А уж сколько таких-то обламывалось о сию гордыню собственную, и не счесть. Подходило, подходит и будет подбираться ко всякому такое горючее, такое пронзительно дикое прозрение и ко всякому в свой беспросветный, беспроглядный час, когда не то чтобы выть – в прорубь стылую черную головой кинуться, но уж нету на белом свете ни отца, ни матери, а человек – один на один со своей подстреленной бескрылой совестью, пожинающий уже от детей собственных то же, что и сам сеял. Но нельзя спятиться пятками назад, нельзя в обратном направлении пропетлять извилистой тропой собственной жизни, которую пробежал так быстро и так незаметно, будто в беспамятстве, и надобно подводить итог.
Что не шло с языка, договаривала налетавшая, как вихрь, дочь одной из бывших соседок бабы Поли, фельдшерица Викторовна. Эта на неделе раза два-три набежит, распахнет во всю ширь старую скрипучую дверь и простукает обутками по полу так, что слышно всему бараку. Вместе с таблетками, микстурами совала то кулек с какими-нибудь пирожками, то шмат сала, то банку варенья, то еще чего, не балуя только деньгами – старуха могла снести их в магазин и потратить на «тройничок».

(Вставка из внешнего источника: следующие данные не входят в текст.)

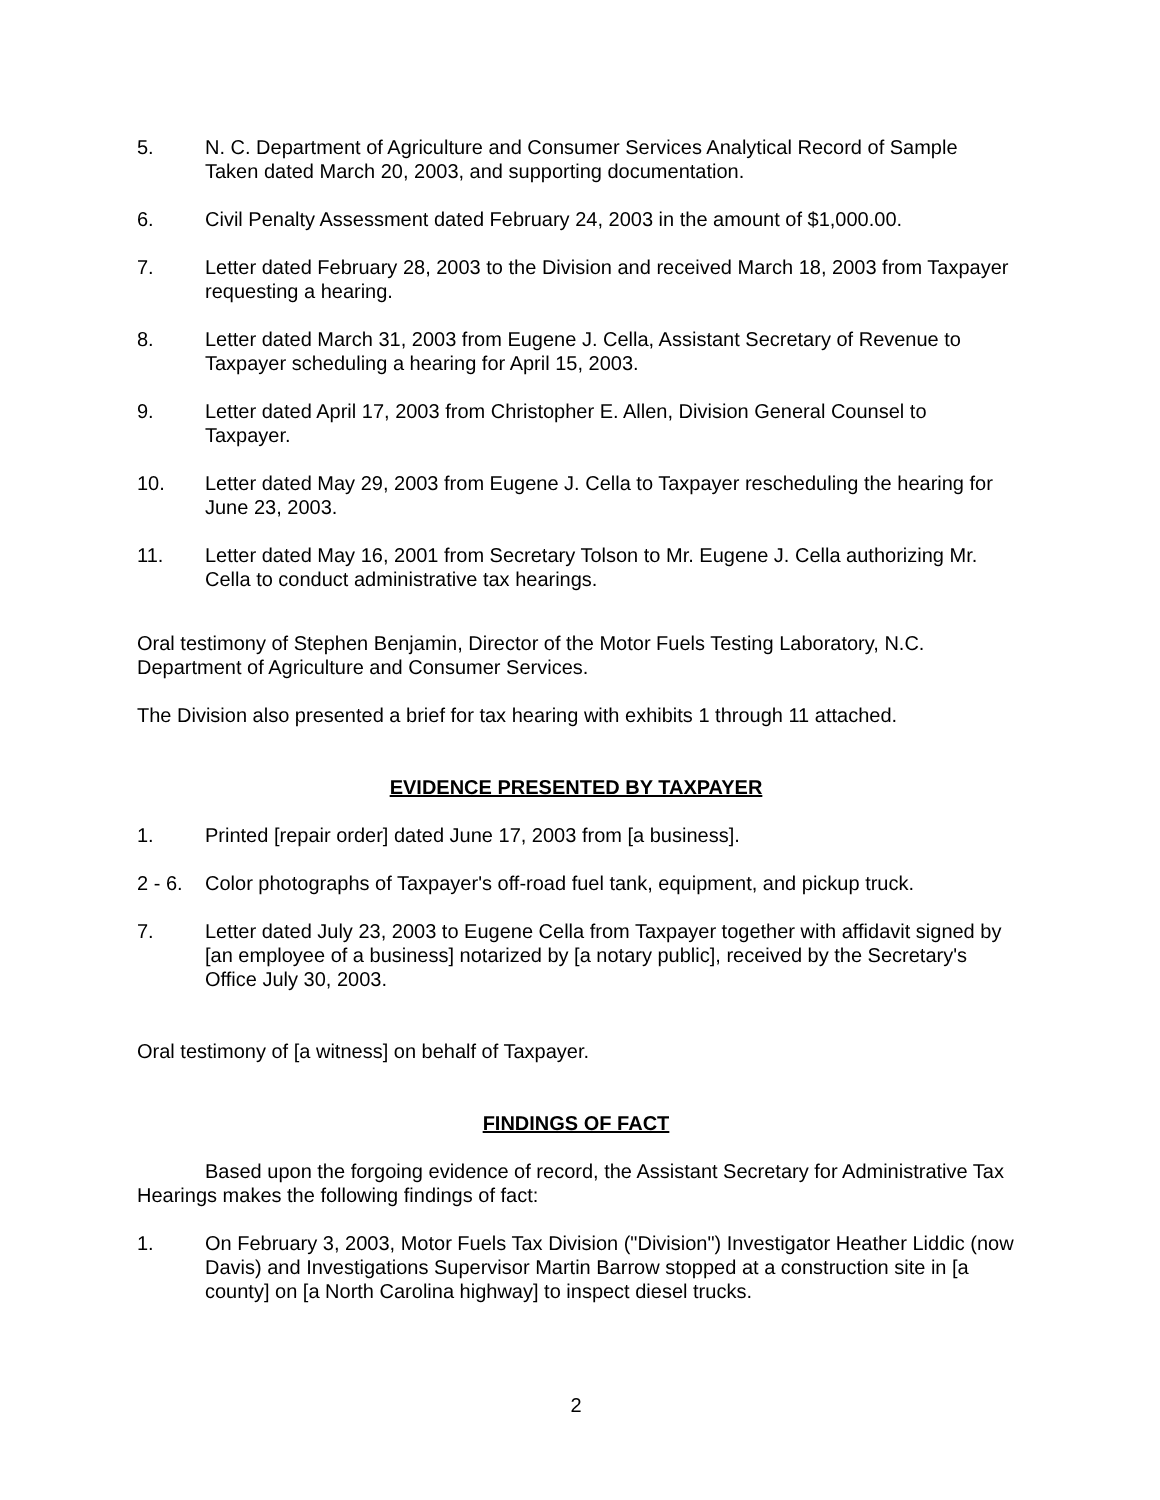5. N. C. Department of Agriculture and Consumer Services Analytical Record of Sample Taken dated March 20, 2003, and supporting documentation.
6. Civil Penalty Assessment dated February 24, 2003 in the amount of $1,000.00.
7. Letter dated February 28, 2003 to the Division and received March 18, 2003 from Taxpayer requesting a hearing.
8. Letter dated March 31, 2003 from Eugene J. Cella, Assistant Secretary of Revenue to Taxpayer scheduling a hearing for April 15, 2003.
9. Letter dated April 17, 2003 from Christopher E. Allen, Division General Counsel to Taxpayer.
10. Letter dated May 29, 2003 from Eugene J. Cella to Taxpayer rescheduling the hearing for June 23, 2003.
11. Letter dated May 16, 2001 from Secretary Tolson to Mr. Eugene J. Cella authorizing Mr. Cella to conduct administrative tax hearings.
Oral testimony of Stephen Benjamin, Director of the Motor Fuels Testing Laboratory, N.C. Department of Agriculture and Consumer Services.
The Division also presented a brief for tax hearing with exhibits 1 through 11 attached.
EVIDENCE PRESENTED BY TAXPAYER
1. Printed [repair order] dated June 17, 2003 from [a business].
2 - 6.
Color photographs of Taxpayer's off-road fuel tank, equipment, and pickup truck.
7. Letter dated July 23, 2003 to Eugene Cella from Taxpayer together with affidavit signed by [an employee of a business] notarized by [a notary public], received by the Secretary's Office July 30, 2003.
Oral testimony of [a witness] on behalf of Taxpayer.
FINDINGS OF FACT
Based upon the forgoing evidence of record, the Assistant Secretary for Administrative Tax Hearings makes the following findings of fact:
1. On February 3, 2003, Motor Fuels Tax Division ("Division") Investigator Heather Liddic (now Davis) and Investigations Supervisor Martin Barrow stopped at a construction site in [a county] on [a North Carolina highway] to inspect diesel trucks.
2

– Ты, старая, когда перестанешь пить? – наступала на бабу Полю. – Смотри, какие у тебя ноги синюшные – отеки это. Почки не работают.
– Да чё ты, милая, – отговаривалась старуха. – У меня тока живот не в порядке, а так я – куды с добром.
– Ты мне зубы не заговаривай, знаю я. Допьешься – парализует. Будешь лежать чурка чуркой, и никто к тебе не придет.
– Ты и придешь. И таблетку дашь, и чайку нальешь – хорошая ты, Викторовна, дай тебе Господи здоровья.
– Ах, баба Поля, баба Поля, – вздыхала фельдшерица. – И что мне с тобой делать – ума не приложу.
– А че делать, че делать… То и делай: заглядывай, навещай старуху. Все мне веселей.
– Твои-то лбы заходят? – интересовалась Викторовна, отлично зная, что если и бывают, то крайне редко.
– Бывают, как не бывать. Ден пять как Владик был: сальца принес, вареньица, пряничков. Чай с вареньицем пила да пряничками закусывала…
– Ты мне не ври, – обрывала Викторовна. – Не было их у тебя – мне все про тебя известно, люди все видят. – А с Ульяшихой чего поцапалась? – спрашивала неожиданно.
– Откуда ж тебе известно, милая? – настораживалась баба Поля.